What the task requires: Using the listing below, print exactly everything from the line with "trash can: none" down to the line with "framed print: present [203,80,243,141]", both included, and nothing more.

——

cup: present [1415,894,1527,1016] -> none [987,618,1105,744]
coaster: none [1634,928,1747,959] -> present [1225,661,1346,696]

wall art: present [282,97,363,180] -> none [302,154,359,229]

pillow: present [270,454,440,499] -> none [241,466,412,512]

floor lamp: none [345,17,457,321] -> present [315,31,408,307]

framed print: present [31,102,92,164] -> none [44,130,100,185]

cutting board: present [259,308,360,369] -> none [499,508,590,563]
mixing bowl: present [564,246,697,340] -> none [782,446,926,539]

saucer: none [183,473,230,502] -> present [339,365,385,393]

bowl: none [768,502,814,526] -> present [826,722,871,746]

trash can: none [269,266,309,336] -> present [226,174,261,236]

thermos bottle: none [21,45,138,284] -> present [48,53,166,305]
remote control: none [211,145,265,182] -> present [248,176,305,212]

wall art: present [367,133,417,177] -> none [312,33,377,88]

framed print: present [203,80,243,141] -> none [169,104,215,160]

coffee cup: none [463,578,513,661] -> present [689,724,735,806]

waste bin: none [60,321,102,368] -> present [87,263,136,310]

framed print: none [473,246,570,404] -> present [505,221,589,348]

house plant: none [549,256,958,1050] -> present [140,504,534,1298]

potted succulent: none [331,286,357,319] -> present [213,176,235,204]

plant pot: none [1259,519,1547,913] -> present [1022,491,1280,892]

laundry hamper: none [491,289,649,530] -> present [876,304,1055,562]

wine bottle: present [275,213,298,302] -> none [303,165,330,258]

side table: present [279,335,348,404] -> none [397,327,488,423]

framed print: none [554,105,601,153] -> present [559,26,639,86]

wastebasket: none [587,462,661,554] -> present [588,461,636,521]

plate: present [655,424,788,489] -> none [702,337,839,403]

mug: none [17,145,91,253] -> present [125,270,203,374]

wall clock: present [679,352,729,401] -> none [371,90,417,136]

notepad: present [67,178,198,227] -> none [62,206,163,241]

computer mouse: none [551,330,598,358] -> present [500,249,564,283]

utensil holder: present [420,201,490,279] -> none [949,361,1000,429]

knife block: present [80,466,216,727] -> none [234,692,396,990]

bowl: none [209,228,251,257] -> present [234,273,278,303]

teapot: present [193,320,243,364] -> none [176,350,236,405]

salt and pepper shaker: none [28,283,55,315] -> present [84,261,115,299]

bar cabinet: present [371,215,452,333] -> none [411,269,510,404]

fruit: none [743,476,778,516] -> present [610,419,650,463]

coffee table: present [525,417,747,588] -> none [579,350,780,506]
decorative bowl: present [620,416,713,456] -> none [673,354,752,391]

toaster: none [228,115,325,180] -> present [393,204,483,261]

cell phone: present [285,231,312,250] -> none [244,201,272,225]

——

Solution:
trash can: none [269,266,309,336] -> present [226,174,261,236]

thermos bottle: none [21,45,138,284] -> present [48,53,166,305]
remote control: none [211,145,265,182] -> present [248,176,305,212]

wall art: present [367,133,417,177] -> none [312,33,377,88]

framed print: present [203,80,243,141] -> none [169,104,215,160]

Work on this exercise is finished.